**Extract provided**.
Hydrogenation of Oils

Oil is a substance that exists in liquid state at room temperature. Fat exists in solid state.
e.g.: Fat - Ghee, Oil - Groundnut oil

Unsaturated and Saturated Oils:

1. Oils containing fatty acids with one or more 'C = C' double bonds are called unsaturated oils.
2. The unsaturated oils can be converted to saturated oils by hydrogenation.
3. Hydrogenation of oils is a chemical reaction carried out in the presence of nickel catalyst.

H2 + Oil (Unsaturated) ----Ni------> Fat(Saturated)


1. Soap is a Sodium or Potassium Salt of fatty acids of long Carbon chains.
2. Soaps can be directly obtained from oils or fats by hydrolysis in the presence of a base.
3. This process is called saponification of oils.

(C17H33COO)3C3H5+3NaOH ----->3C17H33COONa (Soap) + CH2OH-CH(OH)-CH2OH (Glycerol)

**Set exercise**. Copy the stretch of the hydrogenation text from "Unsaturated and Saturated" through "presence of a base.", changing "nickel" to "palladium".

**Data**.
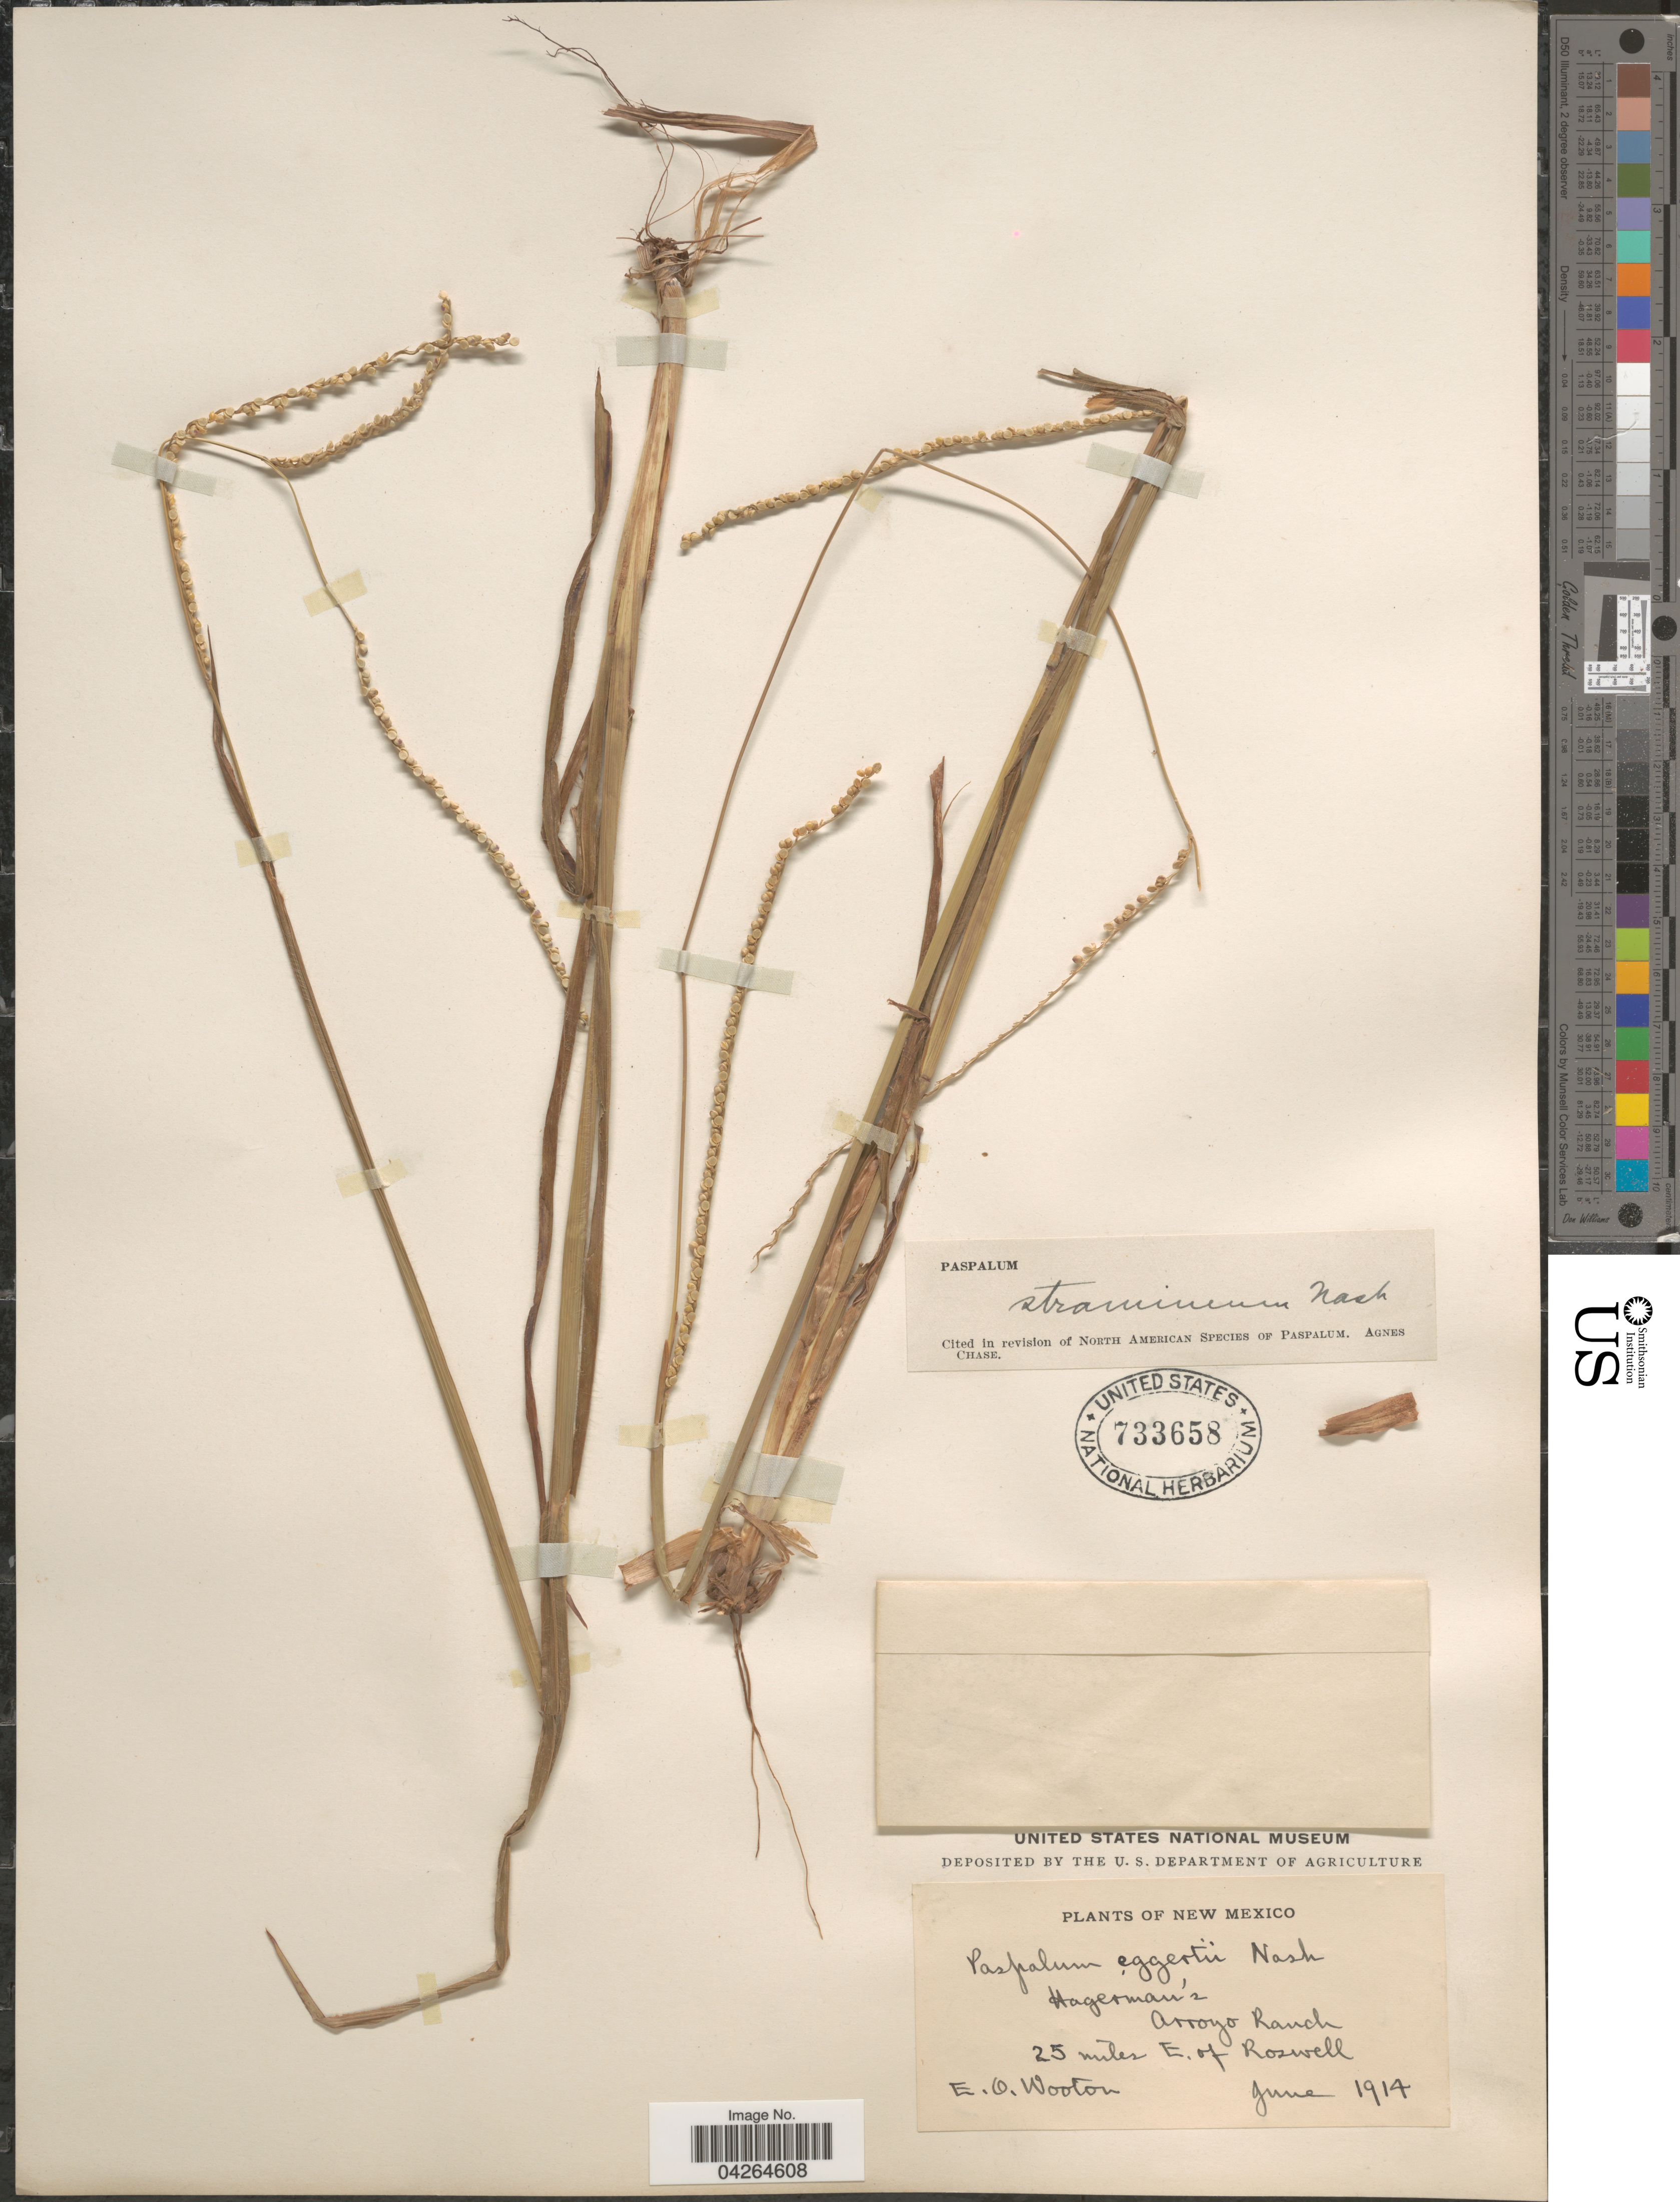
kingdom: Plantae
==
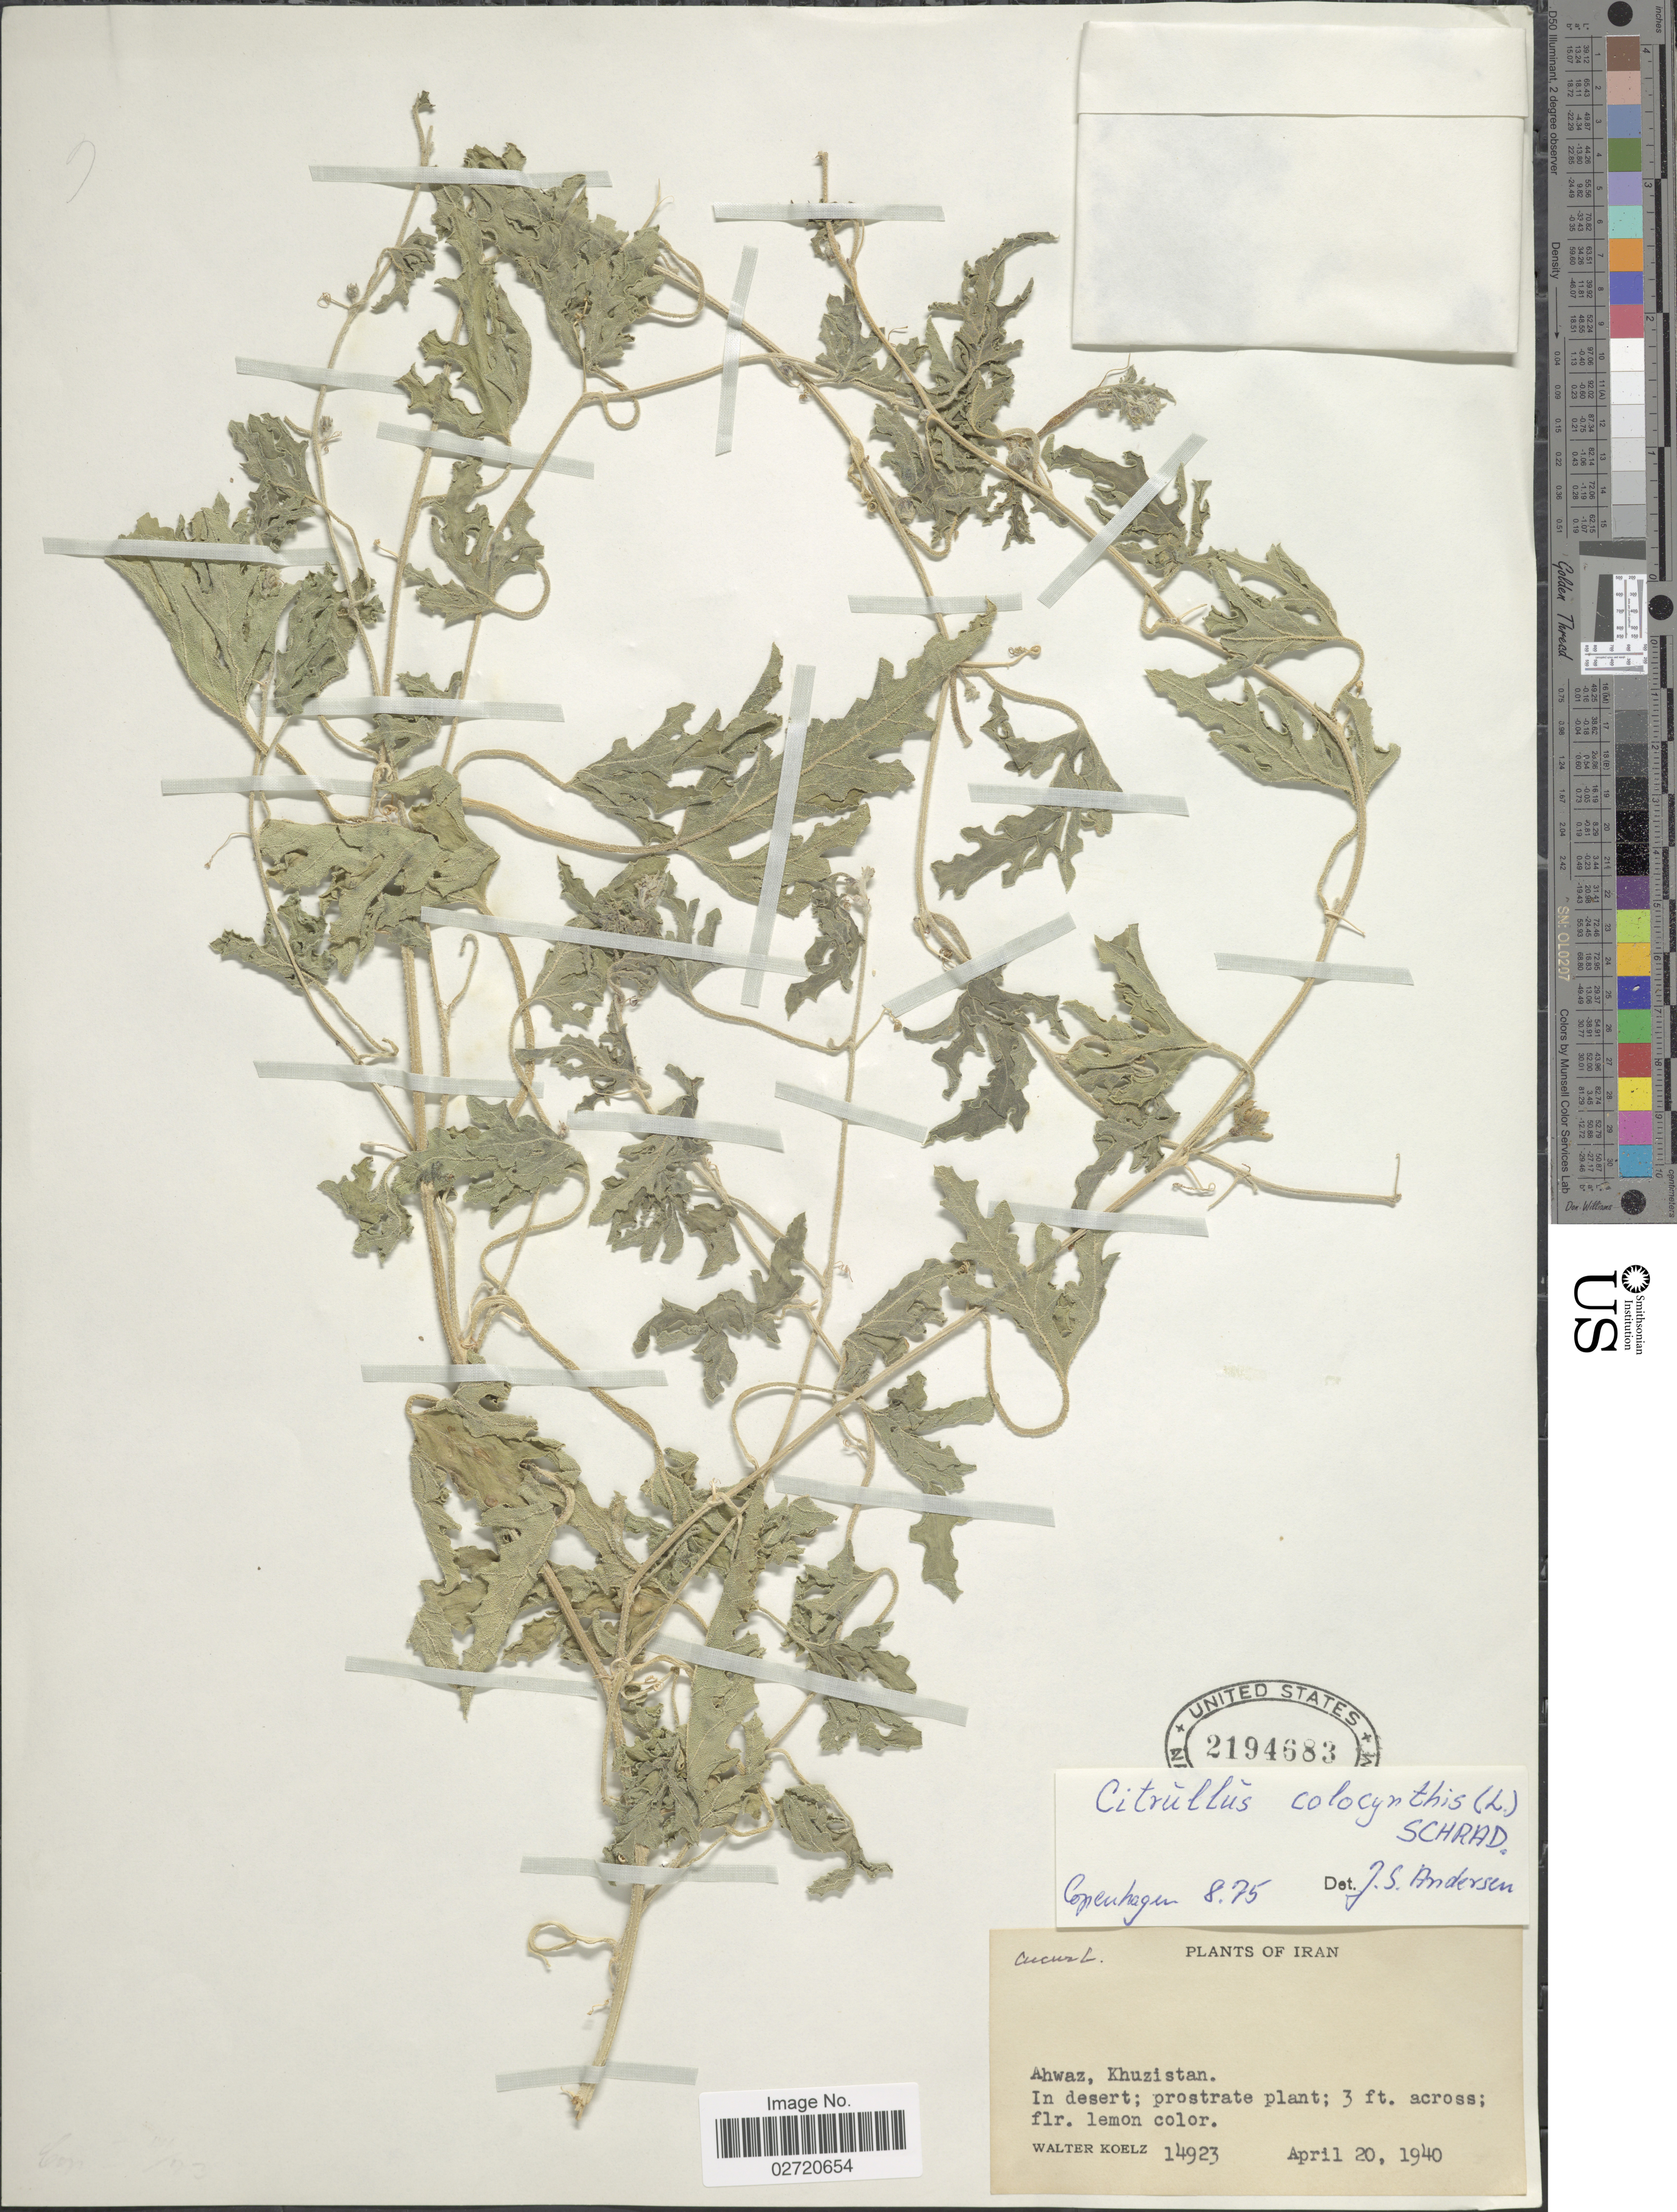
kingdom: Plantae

**Complete answer**.
Unsaturated and Saturated Oils:

1. Oils containing fatty acids with one or more 'C = C' double bonds are called unsaturated oils.
2. The unsaturated oils can be converted to saturated oils by hydrogenation.
3. Hydrogenation of oils is a chemical reaction carried out in the presence of palladium catalyst.

H2 + Oil (Unsaturated) ----Ni------> Fat(Saturated)


1. Soap is a Sodium or Potassium Salt of fatty acids of long Carbon chains.
2. Soaps can be directly obtained from oils or fats by hydrolysis in the presence of a base.